# Das Tutorial "Windows XP: Bandbreite erhöhen" verwirrt bzw. ist nicht ganz korrekt!



## oglimmer (9. Februar 2004)

Hallo,

leider muss ich Euch miitteilen, dass das Tutorial "Windows XP: Bandbreite erhöhen" nur die halbe Wahrheit sagt.

Man kann seine Bandbreite mit dem abschlaten des QoS nicht 'erhöhen'.
Es wird nämlich keine Bandbreite reserviert, sondern nur eine Reservierung ermöglicht - von max. 20% und das klinkgt in Eurem Tutorial ganz anders. Jeder Laie denkt er würde 20% Bandbreite durch QoS verlieren.

Im Normalfall hat man gar kein Programm laufen, dass den QoS benötigt und wenn doch, dann ist das gar nicht so schlecht. 

Theoretisches Bsp:  Der Mozilla bekommt durch den QoS 20% Bandbreite gesichert. Nun kann man eMule mit 96 kB/s laufen lassen und trotzdem ordentlich surfen. 

Gruß
Oli

http://support.microsoft.com/default.aspx?scid=kb;en-us;316666

"Clarification about QoS in End Computers That Are Running Windows XP
As in Windows 2000, programs can leverage QoS through the QoS application programming interfaces (APIs) in Windows XP. One hundred percent of the network bandwidth is available to be shared by all programs unless a program specifically requests priority bandwidth.

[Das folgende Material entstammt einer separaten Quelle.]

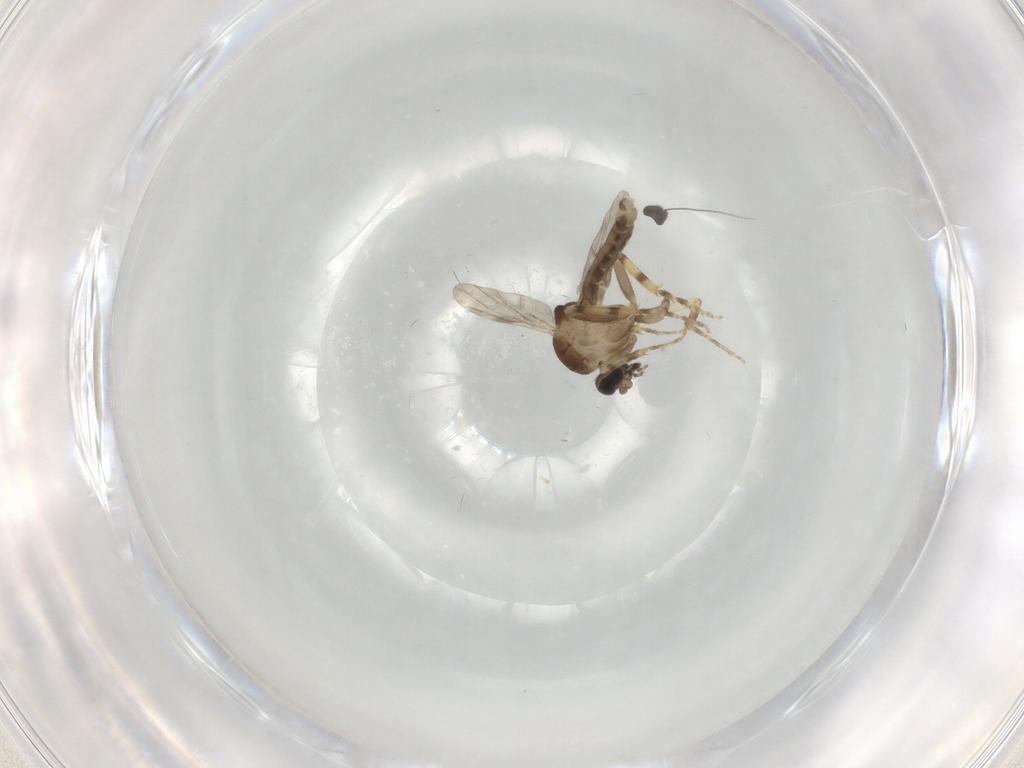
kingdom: Animalia
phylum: Arthropoda
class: Insecta
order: Diptera
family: Ceratopogonidae
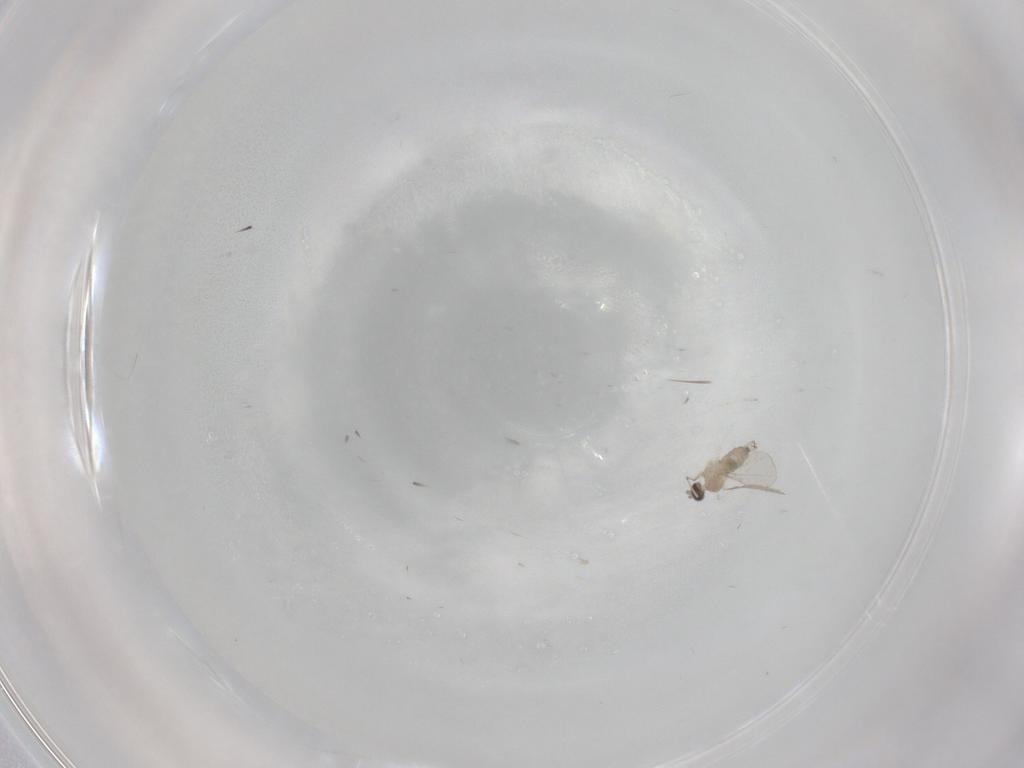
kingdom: Animalia
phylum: Arthropoda
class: Insecta
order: Diptera
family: Cecidomyiidae
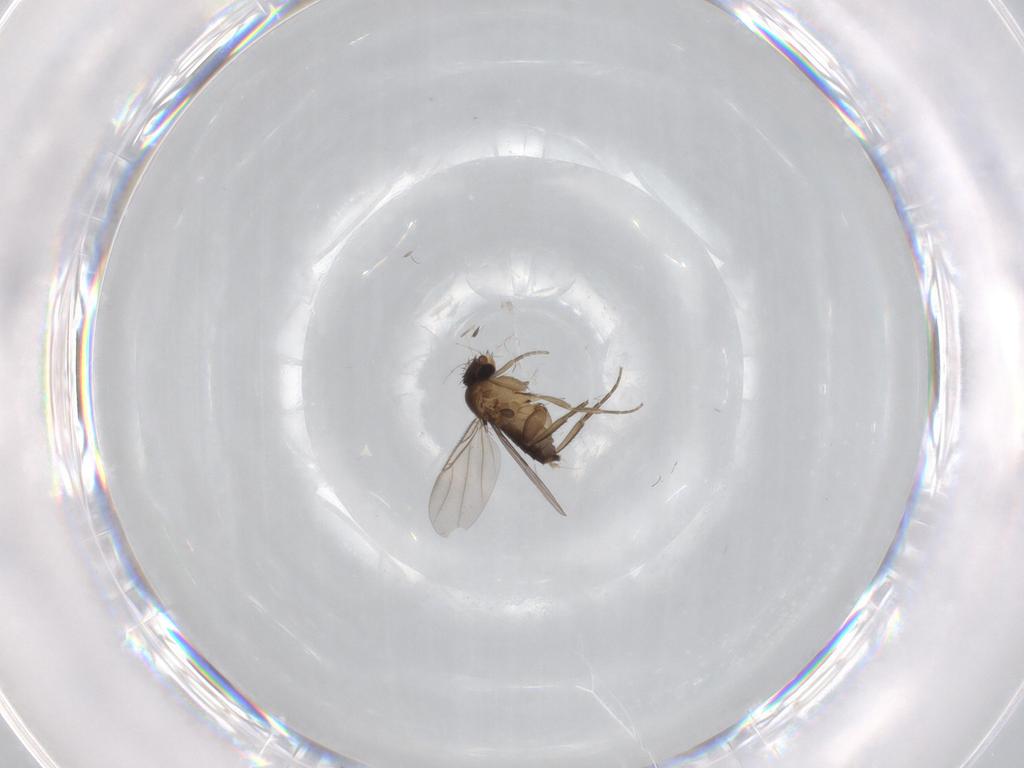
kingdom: Animalia
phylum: Arthropoda
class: Insecta
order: Diptera
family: Phoridae
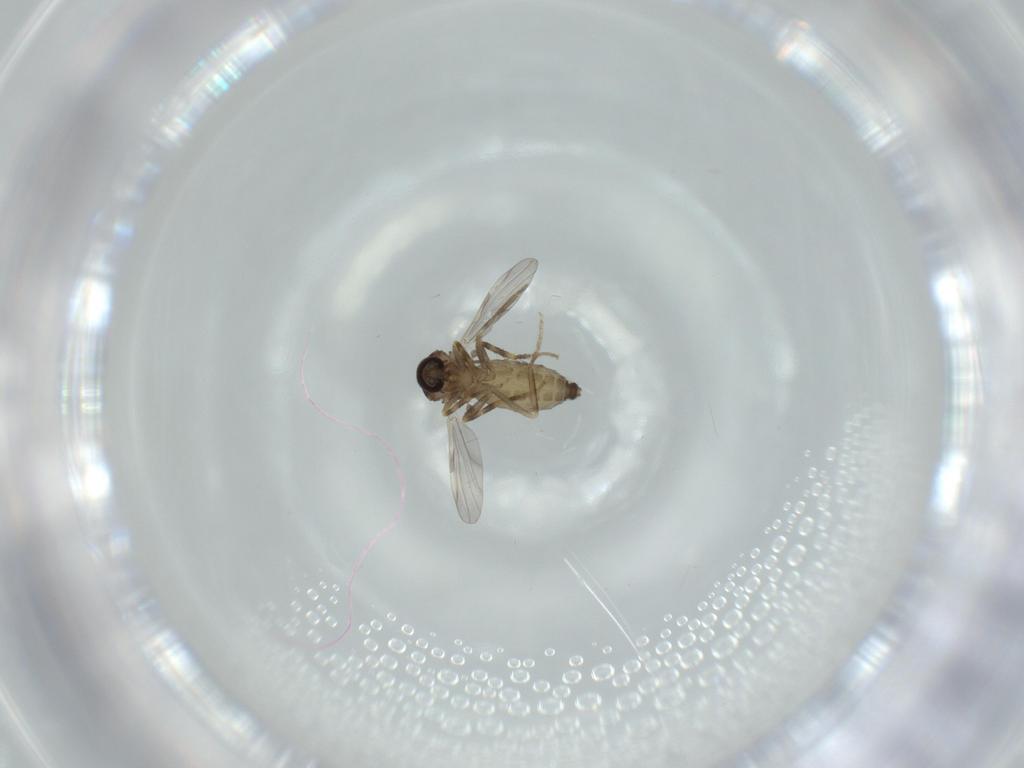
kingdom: Animalia
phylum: Arthropoda
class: Insecta
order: Diptera
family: Ceratopogonidae
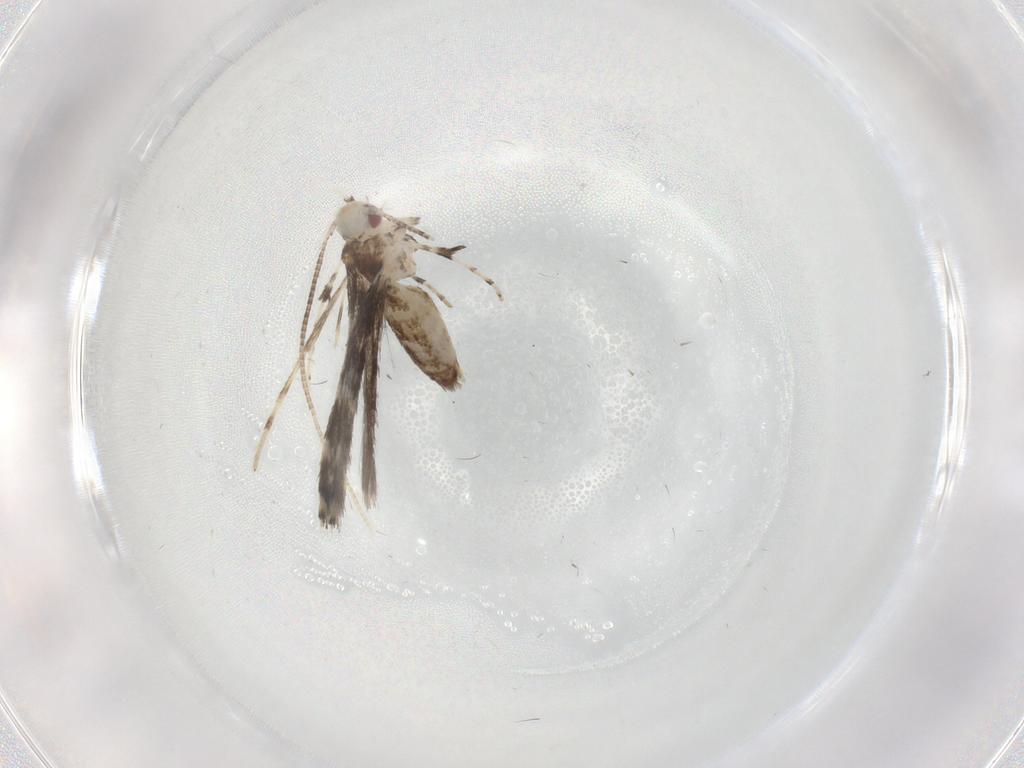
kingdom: Animalia
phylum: Arthropoda
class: Insecta
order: Lepidoptera
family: Gracillariidae
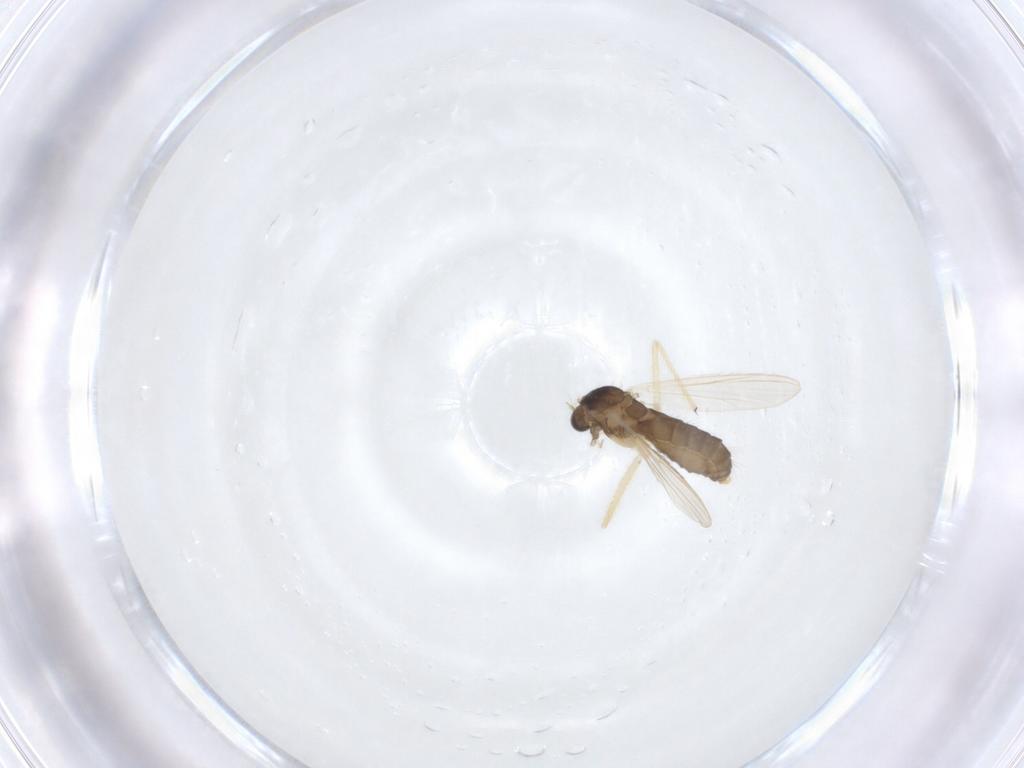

This "reserved" bandwidth is still available to other programs unless the requesting program is sending data. By default, programs can reserve up to an aggregate bandwidth of 20 percent of the underlying link speed on each interface on an end computer. If the program that reserved the bandwidth is not sending enough data to utilize it completely, the unused portion of the reserved bandwidth is available for other data flows on the same host.

For more information about the QoS packet scheduler, refer to Windows XP Help. Additional information about Windows 2000 QoS is available in the Windows 2000 technical library.
Correcting Some Incorrect Claims About Windows XP QoS Support
There have been claims in various published technical articles and newsgroup postings that Windows XP always reserves 20 percent of the available bandwidth for QoS. These claims are incorrect. The information in the "Clarification about QoS in End Computers That Are Running Windows XP" section of this article correctly describes the behavior of Windows XP systems."


----------